A Winter Writing Marathon: 12 Hours of Writing in a Weekend
For twelve hours over the weekend, we'll keep the pen moving, not just to create a substantial body of work but to discover what our writing itself has to tell us.
Whether you're working on a novel and want to add scenes to your project, or you'd like to start a couple of short stories, or if you're looking to produce a significant word count to refine and expand later, the marathons will provide you with the prompts, community, and support, to keep writing.
“First forget inspiration. Habit is more dependable. Habit will sustain you whether you're inspired or not. Habit will help you finish and polish your stories. Inspiration won't. Habit is persistence in practice.” Octavia Butler, Bloodchild and Other Stories
Writing is movement: sustained and agile. How we write is informed by what we do on the page, in the act of writing itself, in observing our imagination at work. Our writing is also shaped by the insights we gain from the writings of others: our contemporaries and those who came before us.
During the writing marathon we will also consider, through writing, two themes related to movement: Time and The Body.
What we'll do:
Saturday Writing Marathon (14 December): Time
We'll focus on Time and ways to depict the passing of time in fiction and memoir. Clocks, watches, and calendars: we'll write about the memories they evoke, their uses in a story, and consider the ways in which we keep time nowadays. Some of the subjects we'll explore include growth, decay, and the seasons, as well as changes in the body, relationships, and the landscape. Mostly, we'll keep the pen moving, share work, and see what our writing has to teach us about the themes and stories that hold our attention.
Sunday Writing Marathon (15 December): The Body
Our focus will be The Body, its scars and triumphs, its physical and emotional states, from fatigue to jubilation, obsession to compassion. We'll look at the different ways to get a character from A to B, and see what happens when we write while we move. We'll also look closely at facial expressions and explore how detailed description can mirror the close observation of one character by another and also the passing of time.
You're welcome to use the marathon to generate new stories or to expand the fiction or memoir you're working on. The marathons are held in English, though you're welcome to write in any language. We've discovered in the workshops over the past few years that something magical happens when sharing and listening to work in a language you don't entirely understand.
Join me and other writers from around the world for these marathons of writing. The focus will be on the writing itself, along with experiments and sharing work all for the sheer joy and unpredictability of writing.

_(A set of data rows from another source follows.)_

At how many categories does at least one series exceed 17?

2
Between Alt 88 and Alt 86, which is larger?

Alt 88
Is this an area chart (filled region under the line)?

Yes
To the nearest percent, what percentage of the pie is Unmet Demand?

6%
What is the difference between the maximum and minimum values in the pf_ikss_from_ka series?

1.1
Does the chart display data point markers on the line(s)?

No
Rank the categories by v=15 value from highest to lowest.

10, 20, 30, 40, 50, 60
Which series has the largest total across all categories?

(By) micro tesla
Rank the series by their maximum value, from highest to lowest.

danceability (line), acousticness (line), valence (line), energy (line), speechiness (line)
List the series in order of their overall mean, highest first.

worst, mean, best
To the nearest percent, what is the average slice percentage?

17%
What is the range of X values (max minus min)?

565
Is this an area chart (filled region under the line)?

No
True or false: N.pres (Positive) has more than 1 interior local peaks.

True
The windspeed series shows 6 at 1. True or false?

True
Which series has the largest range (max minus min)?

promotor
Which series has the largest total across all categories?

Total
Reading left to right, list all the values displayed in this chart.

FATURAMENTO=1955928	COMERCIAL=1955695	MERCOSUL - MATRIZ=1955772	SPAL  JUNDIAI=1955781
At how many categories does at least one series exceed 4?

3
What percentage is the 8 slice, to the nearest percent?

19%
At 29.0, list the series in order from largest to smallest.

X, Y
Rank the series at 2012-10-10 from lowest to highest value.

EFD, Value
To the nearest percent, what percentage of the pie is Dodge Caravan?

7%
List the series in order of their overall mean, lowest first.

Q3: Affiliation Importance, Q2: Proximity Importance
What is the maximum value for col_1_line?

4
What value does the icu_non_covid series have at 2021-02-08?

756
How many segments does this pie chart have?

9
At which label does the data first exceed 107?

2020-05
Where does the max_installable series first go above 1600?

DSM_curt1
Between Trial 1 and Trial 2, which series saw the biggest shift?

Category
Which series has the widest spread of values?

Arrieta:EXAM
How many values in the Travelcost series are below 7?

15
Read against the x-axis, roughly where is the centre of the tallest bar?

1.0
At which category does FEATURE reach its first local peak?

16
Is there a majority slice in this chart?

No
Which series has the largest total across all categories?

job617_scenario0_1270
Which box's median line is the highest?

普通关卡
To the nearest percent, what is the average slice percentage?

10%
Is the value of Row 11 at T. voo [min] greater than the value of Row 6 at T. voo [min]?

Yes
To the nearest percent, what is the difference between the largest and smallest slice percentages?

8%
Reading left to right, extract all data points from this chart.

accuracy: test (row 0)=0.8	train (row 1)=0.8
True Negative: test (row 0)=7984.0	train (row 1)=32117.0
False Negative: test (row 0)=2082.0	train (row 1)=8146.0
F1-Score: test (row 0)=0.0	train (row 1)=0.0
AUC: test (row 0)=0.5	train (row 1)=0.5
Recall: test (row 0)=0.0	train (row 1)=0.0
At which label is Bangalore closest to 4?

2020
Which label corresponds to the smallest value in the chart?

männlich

We'll write for 6 hours each day, from 5pm till 11pm CET on Saturday and Sunday. Check here for the starting time where you are. Writers are welcome to join for either or both days.
What's a writing marathon?
First conceived by Natalie Goldberg, writing marathons are a dedicated time and space to create work without critique, solely for the enjoyment of keeping the pen moving on the page. The belief is that the more we write, the deeper we go into our stories, moving away from our critical minds and reaching places where our writing surprises and moves us.
What writers have enjoyed about previous marathons:
- The prompts, playful, seemingly spontaneous, joyous, fun.
- The short writing bursts. Writing together creates an energy filled with support & togetherness. The sharing. The reading of other authors. Reading our own work. Reading in other languages. Shaun shows me over & over that there is inspiration in everything. Life is the prompt, in this moment. I just have to open myself to it & write. Awesome!
- I enjoyed the confluence of bringing our own projects/characters/intentions and receiving words/images/connections from others. By encouraging play and resonance, I was able to lower my editorial defenses and sink into gloppy raw material, discovering unexpected images or turns. When I began working with this material on my own, it unfolded into entirely new shapes.
What you'll get from the weekend:
- Early drafts for at least 2 short stories or chapters
- A clearer sense of the themes at the heart of your work
- Suggestions for developing your work
- Connection with other writers around the world
- Writing plans for the year ahead
The writing marathon is open to all writers everywhere, all levels, all genres, all you'll need is a willingness to write, explore, and be open to the surprises in your work.
Limited to 20 participants
Dates and Times:
- Saturday and Sunday, 14 & 15 December, 5–11pm Central European Time
Please click here for the corresponding start time where you are.
Cost: €75 single day / €140 both days
Haruki Murakami on running marathons: "It's precisely because of the pain, precisely because we want to overcome that pain, that we can get the feeling, through this process, of really being alive--or at least a partial sense of it. Your quality of experience is based not on standards such as time or ranking, but on finally awakening to an awareness of the fluidity within action itself.” Haruki Murakami, What I Talk About When I Talk About Running.
About the tutor: Shaun Levin is the author of Seven Sweet Things, Alone with a Man in a Room, and Snapshots of The Boy, amongst other books. His short stories have been anthologised alongside writers such as Nadine Gordimer, Ali Smith, and Edmund White. He is the creator of Writing Maps. Shaun has been teaching creative writing for over twenty years, and is the author of The Writing Notebooks, a series of guides for writers taking on book-length projects.